* start EXCERPT *

Executives and professionals often struggle to manage their emotions during a job search. It’s lonely. You feel isolated. Your confidence takes a hit. There is no one to whom you can readily turn for guidance. The process of looking for a new job causes many emotions to surface. Executives and professionals who were previously strong, confident leaders face new internal challenges. These challenges make the process even more difficult. These 5 tactics to manage job search emotions can help you persevere and find success.
Emotions of Job Searching
Clients routinely share with our team that the most valuable part of our service to them was that they were not alone. Every client, no exceptions, struggles with these emotions, especially when they are all alone. The fear of not knowing where to start when you haven’t looked for a job in many years holds us back. The harsh self criticism of remaking our career marketing materials sends candidates into a tailspin that can often last for many weeks. The anxiety of reaching out to people in our existing network to ask for help debilitates our confidence levels. The sheer terror of reaching out to people we don’t know sends shivers down our spines. Frustration sets in when we don’t hear anything back from those to whom we do reach out. The toll a rejection letter takes on us when we finish in second place for an interview is often debilitating. No one should try and shoulder this alone.

* end EXCERPT *
* start RECORD EXTRACTS *

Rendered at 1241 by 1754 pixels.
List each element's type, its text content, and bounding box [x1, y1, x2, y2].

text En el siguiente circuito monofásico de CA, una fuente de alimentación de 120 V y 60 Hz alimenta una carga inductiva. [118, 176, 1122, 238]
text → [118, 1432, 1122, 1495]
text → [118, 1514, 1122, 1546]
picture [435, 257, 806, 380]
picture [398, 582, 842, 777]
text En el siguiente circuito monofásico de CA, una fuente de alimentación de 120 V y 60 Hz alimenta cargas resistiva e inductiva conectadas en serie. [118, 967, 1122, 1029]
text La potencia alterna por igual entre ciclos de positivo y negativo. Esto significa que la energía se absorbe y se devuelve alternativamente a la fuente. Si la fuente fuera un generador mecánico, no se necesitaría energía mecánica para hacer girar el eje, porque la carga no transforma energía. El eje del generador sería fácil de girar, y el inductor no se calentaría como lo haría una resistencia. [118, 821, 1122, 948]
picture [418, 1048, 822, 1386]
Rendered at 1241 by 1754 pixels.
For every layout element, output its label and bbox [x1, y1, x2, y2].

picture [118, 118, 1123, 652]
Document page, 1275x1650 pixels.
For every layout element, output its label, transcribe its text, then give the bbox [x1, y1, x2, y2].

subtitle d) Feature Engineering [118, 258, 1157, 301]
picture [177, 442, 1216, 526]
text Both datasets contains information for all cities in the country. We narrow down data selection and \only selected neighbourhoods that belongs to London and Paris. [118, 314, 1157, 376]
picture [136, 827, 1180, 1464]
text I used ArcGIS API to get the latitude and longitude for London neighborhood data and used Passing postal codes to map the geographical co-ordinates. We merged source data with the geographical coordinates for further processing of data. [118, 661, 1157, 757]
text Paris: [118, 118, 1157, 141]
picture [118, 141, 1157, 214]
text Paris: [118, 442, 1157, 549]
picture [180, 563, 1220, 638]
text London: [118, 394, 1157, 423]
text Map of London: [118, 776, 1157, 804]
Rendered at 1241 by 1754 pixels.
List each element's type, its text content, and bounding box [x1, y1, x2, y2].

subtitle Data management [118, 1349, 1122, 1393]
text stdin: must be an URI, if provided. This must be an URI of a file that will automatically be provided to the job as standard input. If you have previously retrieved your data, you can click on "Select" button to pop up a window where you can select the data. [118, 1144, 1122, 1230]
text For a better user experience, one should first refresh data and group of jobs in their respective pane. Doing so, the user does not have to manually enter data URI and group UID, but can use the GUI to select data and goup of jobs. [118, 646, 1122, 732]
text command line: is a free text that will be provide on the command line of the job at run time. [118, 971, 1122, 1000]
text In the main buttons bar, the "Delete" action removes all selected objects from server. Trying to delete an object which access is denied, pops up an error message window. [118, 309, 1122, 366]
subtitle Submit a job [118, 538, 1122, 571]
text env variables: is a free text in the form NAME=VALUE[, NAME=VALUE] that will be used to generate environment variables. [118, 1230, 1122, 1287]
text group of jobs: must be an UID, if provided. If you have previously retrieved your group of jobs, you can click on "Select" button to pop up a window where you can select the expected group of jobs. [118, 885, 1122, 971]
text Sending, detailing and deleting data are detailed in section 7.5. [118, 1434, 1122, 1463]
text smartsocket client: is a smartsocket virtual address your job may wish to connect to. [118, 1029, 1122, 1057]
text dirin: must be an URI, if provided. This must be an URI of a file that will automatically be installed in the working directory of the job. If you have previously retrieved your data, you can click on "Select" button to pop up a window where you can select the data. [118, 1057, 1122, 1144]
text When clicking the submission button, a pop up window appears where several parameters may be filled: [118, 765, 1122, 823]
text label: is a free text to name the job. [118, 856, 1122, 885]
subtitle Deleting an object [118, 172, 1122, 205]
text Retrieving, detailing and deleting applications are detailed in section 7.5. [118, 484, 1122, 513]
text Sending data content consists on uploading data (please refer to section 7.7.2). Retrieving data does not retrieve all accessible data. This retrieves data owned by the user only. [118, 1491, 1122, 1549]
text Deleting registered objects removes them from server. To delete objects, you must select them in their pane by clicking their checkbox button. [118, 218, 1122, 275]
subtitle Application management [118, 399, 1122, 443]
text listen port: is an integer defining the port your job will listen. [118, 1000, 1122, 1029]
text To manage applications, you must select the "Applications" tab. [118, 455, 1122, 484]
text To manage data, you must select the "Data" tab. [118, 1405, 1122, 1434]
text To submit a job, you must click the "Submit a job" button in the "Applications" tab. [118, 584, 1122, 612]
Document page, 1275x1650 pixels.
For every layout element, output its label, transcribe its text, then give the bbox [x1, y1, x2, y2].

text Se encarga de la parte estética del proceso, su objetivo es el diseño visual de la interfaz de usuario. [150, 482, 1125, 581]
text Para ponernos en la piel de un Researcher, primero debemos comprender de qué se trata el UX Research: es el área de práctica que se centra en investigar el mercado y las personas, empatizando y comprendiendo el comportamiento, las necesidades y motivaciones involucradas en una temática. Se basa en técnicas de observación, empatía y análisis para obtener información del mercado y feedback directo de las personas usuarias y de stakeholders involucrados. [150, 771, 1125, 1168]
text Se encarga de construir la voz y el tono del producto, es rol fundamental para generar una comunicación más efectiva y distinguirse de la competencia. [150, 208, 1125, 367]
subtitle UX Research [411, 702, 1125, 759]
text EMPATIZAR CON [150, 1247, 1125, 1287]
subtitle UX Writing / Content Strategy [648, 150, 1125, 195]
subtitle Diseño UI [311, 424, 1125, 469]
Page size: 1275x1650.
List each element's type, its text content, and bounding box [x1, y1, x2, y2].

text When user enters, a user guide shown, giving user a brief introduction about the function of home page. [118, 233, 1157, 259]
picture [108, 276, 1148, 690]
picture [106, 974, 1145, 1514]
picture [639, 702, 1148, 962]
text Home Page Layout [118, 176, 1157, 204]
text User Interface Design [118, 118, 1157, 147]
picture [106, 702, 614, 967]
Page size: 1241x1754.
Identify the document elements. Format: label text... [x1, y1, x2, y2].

* end RECORD EXTRACTS *

# [SET TASK 1]
From the passage on job search emotions, list each situation that the paragraph under "Emotions of Job Searching" says takes an emotional toll on candidates.
# [SET TASK 2]
In the passage on job search emotions, what do clients routinely report was the most valuable part of the service?

# [EXERCISE SOLUTION 1]
- Not knowing where to start after not looking for a job in many years
- Remaking career marketing materials
- Reaching out to people in an existing network to ask for help
- Reaching out to people they don't know
- Not hearing back from the people they reach out to
- Receiving a rejection letter after finishing in second place for an interview

# [EXERCISE SOLUTION 2]
That they were not alone.